◆ Task goal ◆
Starting with the line that contains "9,111 | 846 |" and stopping after the line that contains "ASKING PRICE", copy the entries below exactly. Include nothing else.

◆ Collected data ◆
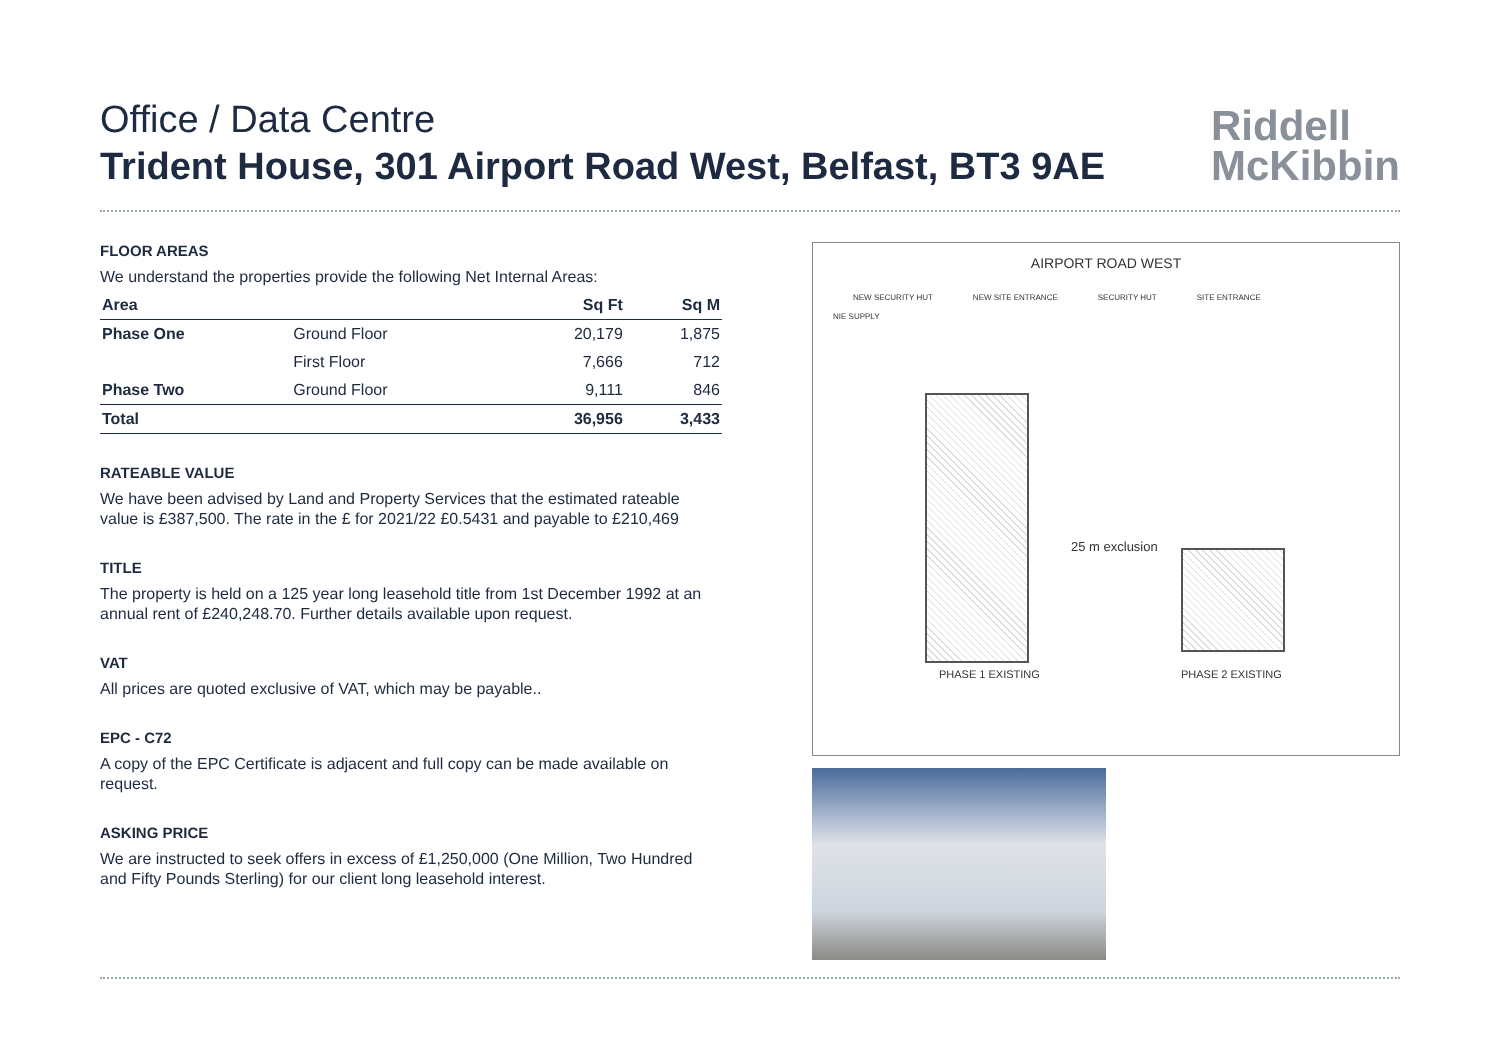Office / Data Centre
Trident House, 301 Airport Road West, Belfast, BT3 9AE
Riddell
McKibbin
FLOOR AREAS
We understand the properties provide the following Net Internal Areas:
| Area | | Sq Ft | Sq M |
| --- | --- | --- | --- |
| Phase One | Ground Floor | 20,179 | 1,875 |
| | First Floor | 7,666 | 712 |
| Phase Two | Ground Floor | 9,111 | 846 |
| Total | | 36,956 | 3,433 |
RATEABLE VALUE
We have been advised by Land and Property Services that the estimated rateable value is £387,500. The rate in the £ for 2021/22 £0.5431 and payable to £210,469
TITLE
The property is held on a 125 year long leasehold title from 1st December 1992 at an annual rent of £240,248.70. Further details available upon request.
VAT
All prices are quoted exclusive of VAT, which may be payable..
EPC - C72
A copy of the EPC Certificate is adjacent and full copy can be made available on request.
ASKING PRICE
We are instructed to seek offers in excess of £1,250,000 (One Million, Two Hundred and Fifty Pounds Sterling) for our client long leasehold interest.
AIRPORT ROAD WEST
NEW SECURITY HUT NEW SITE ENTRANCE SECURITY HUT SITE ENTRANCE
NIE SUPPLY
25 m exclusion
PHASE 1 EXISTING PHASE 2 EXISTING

--

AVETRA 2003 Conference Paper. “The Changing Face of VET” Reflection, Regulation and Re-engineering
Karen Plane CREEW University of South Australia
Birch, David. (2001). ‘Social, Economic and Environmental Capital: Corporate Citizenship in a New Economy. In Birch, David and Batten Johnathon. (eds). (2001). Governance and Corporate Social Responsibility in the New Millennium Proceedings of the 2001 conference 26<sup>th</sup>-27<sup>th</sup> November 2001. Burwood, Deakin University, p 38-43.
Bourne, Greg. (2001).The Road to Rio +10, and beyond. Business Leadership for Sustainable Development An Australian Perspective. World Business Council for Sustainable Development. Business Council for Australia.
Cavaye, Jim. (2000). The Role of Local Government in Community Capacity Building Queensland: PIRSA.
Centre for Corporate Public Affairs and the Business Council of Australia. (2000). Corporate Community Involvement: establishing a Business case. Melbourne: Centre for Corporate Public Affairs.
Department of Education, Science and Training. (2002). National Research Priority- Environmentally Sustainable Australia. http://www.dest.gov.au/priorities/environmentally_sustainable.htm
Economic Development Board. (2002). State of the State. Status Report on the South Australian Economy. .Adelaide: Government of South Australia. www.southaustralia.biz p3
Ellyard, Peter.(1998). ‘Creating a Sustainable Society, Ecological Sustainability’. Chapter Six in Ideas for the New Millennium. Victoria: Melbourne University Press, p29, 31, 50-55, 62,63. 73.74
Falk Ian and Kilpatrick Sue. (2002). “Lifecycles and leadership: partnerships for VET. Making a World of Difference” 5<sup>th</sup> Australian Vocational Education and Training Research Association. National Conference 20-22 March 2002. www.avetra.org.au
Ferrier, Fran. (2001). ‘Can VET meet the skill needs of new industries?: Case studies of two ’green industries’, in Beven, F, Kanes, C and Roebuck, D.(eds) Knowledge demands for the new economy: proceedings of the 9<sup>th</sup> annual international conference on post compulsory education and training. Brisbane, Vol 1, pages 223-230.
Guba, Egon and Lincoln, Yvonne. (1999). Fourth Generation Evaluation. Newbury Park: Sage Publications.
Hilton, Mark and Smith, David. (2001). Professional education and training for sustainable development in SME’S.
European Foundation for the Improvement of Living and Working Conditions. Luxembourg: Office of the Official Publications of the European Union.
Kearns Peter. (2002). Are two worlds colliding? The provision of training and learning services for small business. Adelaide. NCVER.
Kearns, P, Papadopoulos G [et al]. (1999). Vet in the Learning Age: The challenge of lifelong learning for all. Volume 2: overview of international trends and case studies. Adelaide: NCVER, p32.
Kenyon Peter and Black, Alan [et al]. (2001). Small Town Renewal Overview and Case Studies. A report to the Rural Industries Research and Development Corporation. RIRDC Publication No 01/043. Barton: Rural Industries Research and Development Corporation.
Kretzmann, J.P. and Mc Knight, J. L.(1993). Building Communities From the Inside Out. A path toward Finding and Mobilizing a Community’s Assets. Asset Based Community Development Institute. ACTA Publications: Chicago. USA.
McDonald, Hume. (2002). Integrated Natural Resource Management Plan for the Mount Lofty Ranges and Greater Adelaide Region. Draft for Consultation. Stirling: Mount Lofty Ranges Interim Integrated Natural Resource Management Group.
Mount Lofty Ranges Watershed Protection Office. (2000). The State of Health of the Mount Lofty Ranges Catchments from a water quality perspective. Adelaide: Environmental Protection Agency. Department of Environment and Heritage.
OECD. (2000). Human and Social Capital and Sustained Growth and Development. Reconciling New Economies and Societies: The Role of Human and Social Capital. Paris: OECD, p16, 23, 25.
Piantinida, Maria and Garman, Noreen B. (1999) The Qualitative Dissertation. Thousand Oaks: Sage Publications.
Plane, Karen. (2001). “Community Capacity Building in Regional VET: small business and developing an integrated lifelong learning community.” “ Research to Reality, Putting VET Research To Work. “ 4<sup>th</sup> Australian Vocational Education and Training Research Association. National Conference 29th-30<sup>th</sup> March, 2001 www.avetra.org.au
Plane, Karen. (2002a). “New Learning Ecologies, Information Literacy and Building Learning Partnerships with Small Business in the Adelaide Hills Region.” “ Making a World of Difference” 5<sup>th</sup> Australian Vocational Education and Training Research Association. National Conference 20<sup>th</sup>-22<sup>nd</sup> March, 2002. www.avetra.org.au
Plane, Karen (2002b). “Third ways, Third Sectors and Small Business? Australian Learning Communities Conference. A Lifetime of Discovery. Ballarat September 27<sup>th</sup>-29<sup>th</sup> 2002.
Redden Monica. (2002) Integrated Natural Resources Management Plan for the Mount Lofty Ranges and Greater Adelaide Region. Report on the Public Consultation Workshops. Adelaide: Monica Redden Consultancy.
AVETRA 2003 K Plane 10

* * *

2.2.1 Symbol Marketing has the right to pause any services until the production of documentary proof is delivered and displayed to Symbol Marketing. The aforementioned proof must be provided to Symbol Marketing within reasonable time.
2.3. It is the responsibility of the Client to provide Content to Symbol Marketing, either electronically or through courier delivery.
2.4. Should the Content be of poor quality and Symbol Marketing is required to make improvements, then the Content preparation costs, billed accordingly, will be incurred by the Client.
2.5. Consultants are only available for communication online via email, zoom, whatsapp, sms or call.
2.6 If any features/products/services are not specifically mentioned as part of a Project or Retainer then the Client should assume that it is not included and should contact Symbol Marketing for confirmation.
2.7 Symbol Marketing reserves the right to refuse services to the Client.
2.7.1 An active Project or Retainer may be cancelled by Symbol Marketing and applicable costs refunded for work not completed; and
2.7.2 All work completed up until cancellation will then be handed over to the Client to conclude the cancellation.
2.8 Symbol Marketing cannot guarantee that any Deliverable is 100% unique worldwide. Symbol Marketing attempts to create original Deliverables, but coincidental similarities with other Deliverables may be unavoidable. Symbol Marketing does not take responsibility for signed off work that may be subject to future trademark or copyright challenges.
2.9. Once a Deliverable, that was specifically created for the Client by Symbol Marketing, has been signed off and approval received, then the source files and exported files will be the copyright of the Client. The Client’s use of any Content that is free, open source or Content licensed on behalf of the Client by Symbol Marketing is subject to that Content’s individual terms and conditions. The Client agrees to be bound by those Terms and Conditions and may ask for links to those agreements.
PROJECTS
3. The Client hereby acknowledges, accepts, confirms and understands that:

◆ Solution to the exercise ◆
| Phase Two | Ground Floor | 9,111 | 846 |
| Total | | 36,956 | 3,433 |
RATEABLE VALUE
We have been advised by Land and Property Services that the estimated rateable value is £387,500. The rate in the £ for 2021/22 £0.5431 and payable to £210,469
TITLE
The property is held on a 125 year long leasehold title from 1st December 1992 at an annual rent of £240,248.70. Further details available upon request.
VAT
All prices are quoted exclusive of VAT, which may be payable..
EPC - C72
A copy of the EPC Certificate is adjacent and full copy can be made available on request.
ASKING PRICE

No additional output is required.